Discussing American Democracy
“Democracy is the worse form of government, except for all the other forms that have been tried from time to time.” – Winston Churchill
Churchill’s statement provides a sweeping, and possibly one-sided picture, of democracy as a mixed blessing — a system with its boons and banes that just somehow works. Such a generic observation outlines, on one hand, that democracy is better than any other non-democratic system, and at the same time points out that it still is not the God-given mandate to all problems that this world is currently facing. Unfortunately, a good number of Americans tend to agree with the first interpretation of Churchill’s statement, but overlook the second one.
Much like any other form of governance, democracy too is vulnerable. However, one can find solace in the fact that a democratic setup offers us the chance to have second thoughts about mistakes of the past: replace one set of fools with a new set of fools, for instance.
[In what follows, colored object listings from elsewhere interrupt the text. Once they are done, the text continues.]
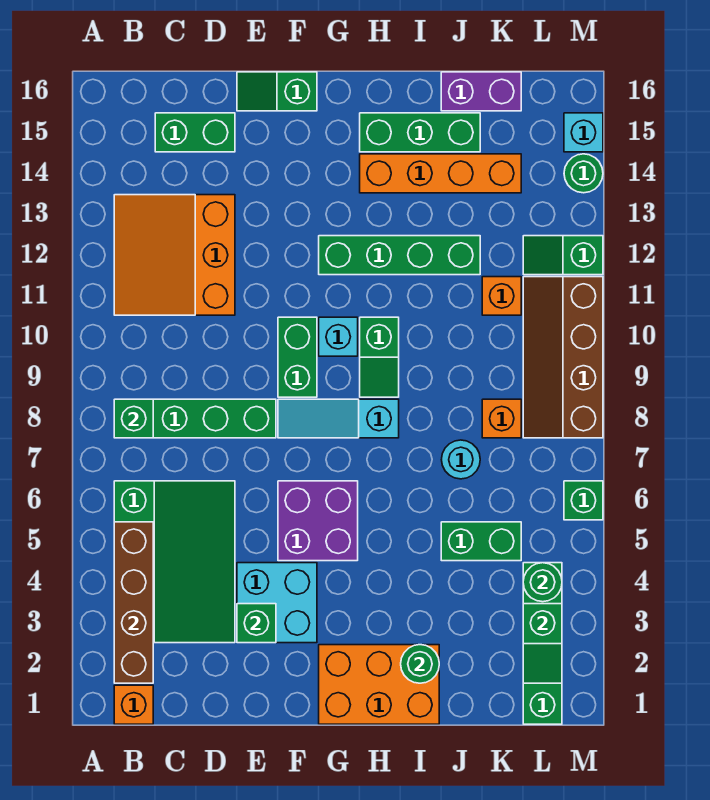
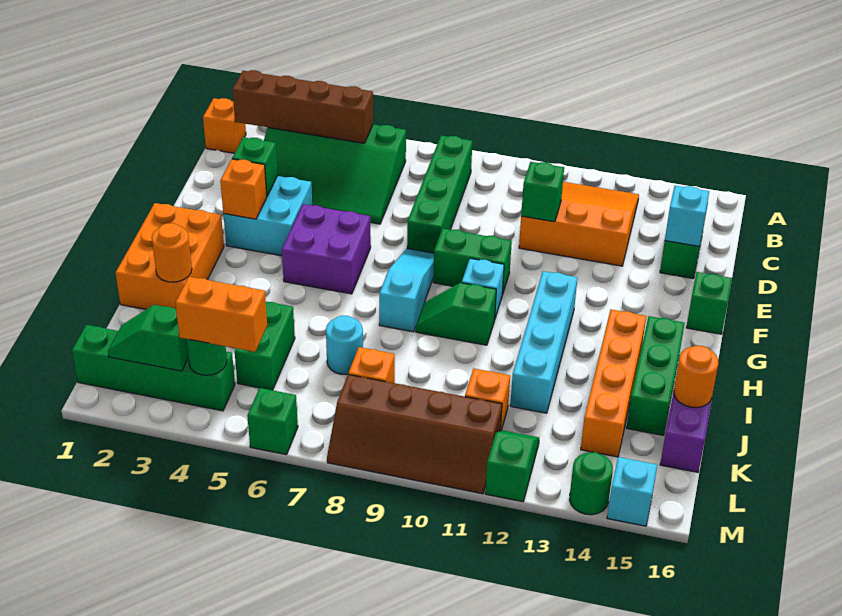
green brick B8 level 2 -> green brick D11 level 2
none -> cyan brick D15 level 2
none -> orange brick F3 level 2
green brick G12:J12 level 1 -> cyan brick G12:J12 level 1
green round brick I2 level 2 -> orange round brick I2 level 2
none -> orange round brick J16 level 2
none -> orange brick L4:L5 level 3
brown slope L8:M11 level 1 top M -> brown slope L8:M11 level 1 top L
The elected leaders serve for a given time period — such a time limit can control the amount of damage that they can do to their country or, in the case of the United States, to other countries as well.
The recent U.S. elections
Results: Republicans fared way better than Democrats.
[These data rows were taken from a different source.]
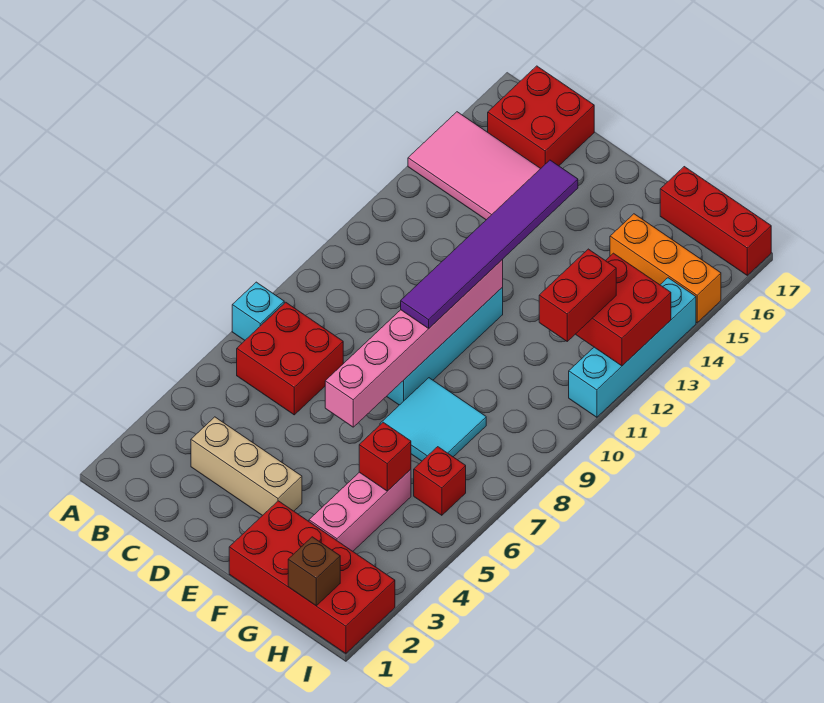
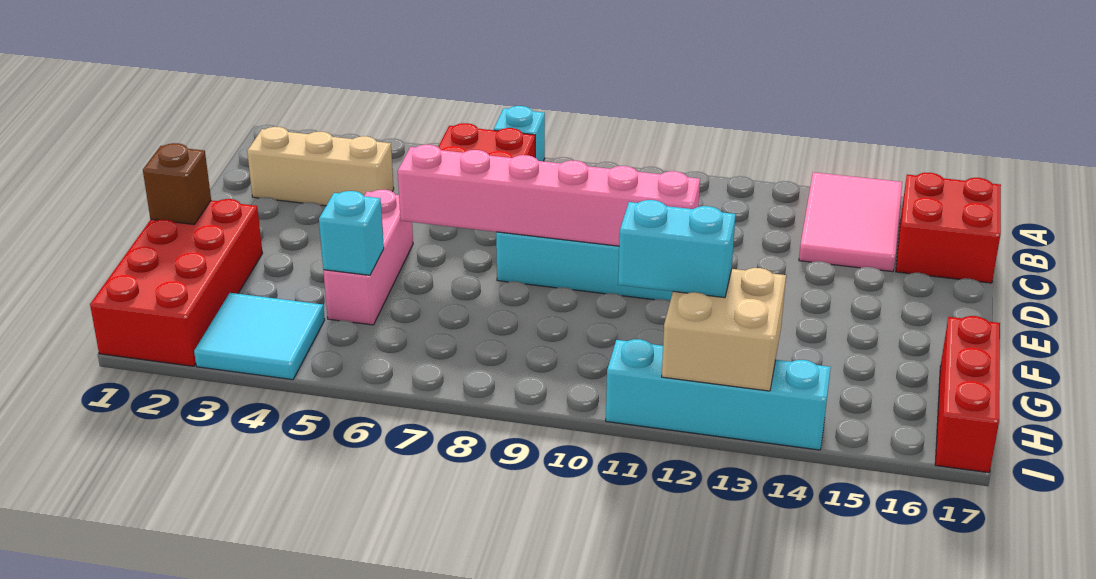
tan brick C3:E3 level 1 -> tan brick C2:C4 level 1
purple tile E9:E14 level 3 -> none
cyan tile F7:G8 level 1 -> cyan tile H3:I4 level 1
pink brick G3:G5 level 1 -> pink brick E5:G5 level 1
red brick G5 level 2 -> cyan brick G5 level 2
orange brick G15:I15 level 1 -> none
brown brick H1 level 2 -> brown brick F1 level 2
red brick H6 level 1 -> none
red brick H11:H12 level 3 -> cyan brick H11:H12 level 3
red brick H12:I13 level 2 -> tan brick H12:I13 level 2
If one is looking to criticize the American implementation of democracy, the reasons are not too hard to find. In fact, you can get a dismal picture of U.S. democracy simply by looking at the major themes and issues that surfaced during election campaigns: WMDs in Iran, barbarian Russians in Ukraine, Palestinians, the it-can-kill-us-anytime-somebody-save-us Ebola virus, and so on. Such issues illustrate just how ill-informed the average American is and as a result, media advertisements and publicity stunts are all that you need to win an election!
However, we can let all that rest for a while. My focus is on something else: these mid-term elections witnessed the poorest voter turnout in the last seven decades. Barely 36.4% of eligible voters bothered to cast their votes, according to NYT.
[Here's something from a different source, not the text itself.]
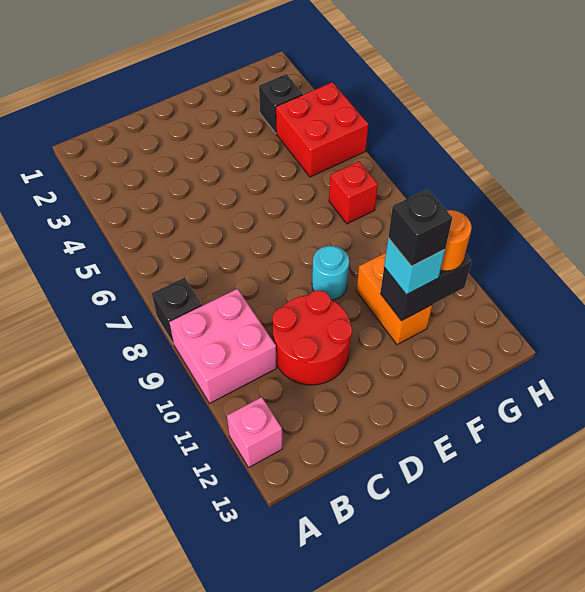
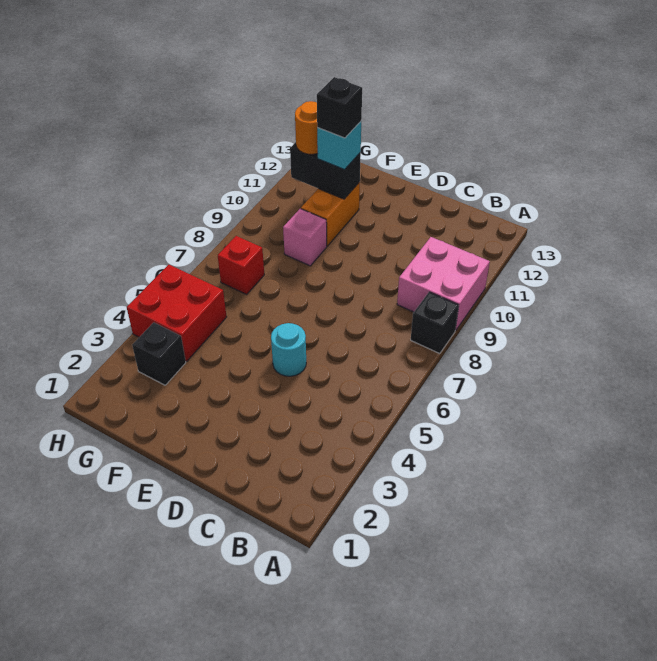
pink brick A12 level 1 -> pink brick F9 level 1
red round brick C10:D11 level 1 -> none
cyan round brick E9 level 1 -> cyan round brick D5 level 1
Quite obviously, such a poor turnout does not speak well of American democracy. When the voters are uninterested, ideological clashes and noble intentions do not matter. It all boils down to publicity and mobilization attempts, period. Such “sponsored deceit” as an election strategy leads to corruption, inefficiency and, at worst, creation of a system where elites and interest groups dominate the political fabric of the country.
Yes, this is precisely what is happening in the U.S..
A ‘Democratic’ foreign policy?
Once again, referring to Churchill’s observation: democracy might not be flawless, but it is, apparently, the best system at present.
However, as pointed out, America’s implementation of this very system is far from being called the best. Therefore, when a democratically elected government in the U.S. decides to indulge in military action, such decisions may not always be democratic.
In fact, the United States does not have a good record when it comes to foreign policy vis-à-vis democracy. Some noteworthy examples:
• 1953: The U.S. tried to destroy democracy in Iran
• 1954: Another attempt, this time in Guatemala
• 1956: Opposed United Nations’ attempt to restore democracy in Vietnam
• 1958: Sent troops to support militants attempting to subvert democracy in Lebanon
• 1973: Overthrew an elected government in Chile
Need more examples? You can find Venezuela, Palestine and various other countries on this list.
I will refrain from passing judgments at American intentions and/or criticizing U.S. foreign policy — that is something citizens of the U.S. should do. However, I have cited the above examples to show that the assumption of democratic countries being friendly with each other is plain wrong.
Recently, experts at Princeton University concluded that the United States is no longer a democracy. Instead, it is: “…an oligarchy of rich, well-connected individuals on the political scene [who] now steer the direction of the country, regardless of or even against the will of the majority of voters.”
While I do not find myself qualified enough to discuss the verdict of Princeton University’s scholars, I do feel that the U.S. might still be a democracy, albeit the focus has shifted from the common populace and now, competing interest groups are in power, with parochial interests that are opposed to national interest as a whole.
Thus, American democracy is evolving into a form of pseudo-governmental structure, wherein authoritarianism is becoming the norm, with everyone in power having a personal agenda to push forward, be it the politicians or the mainstream press.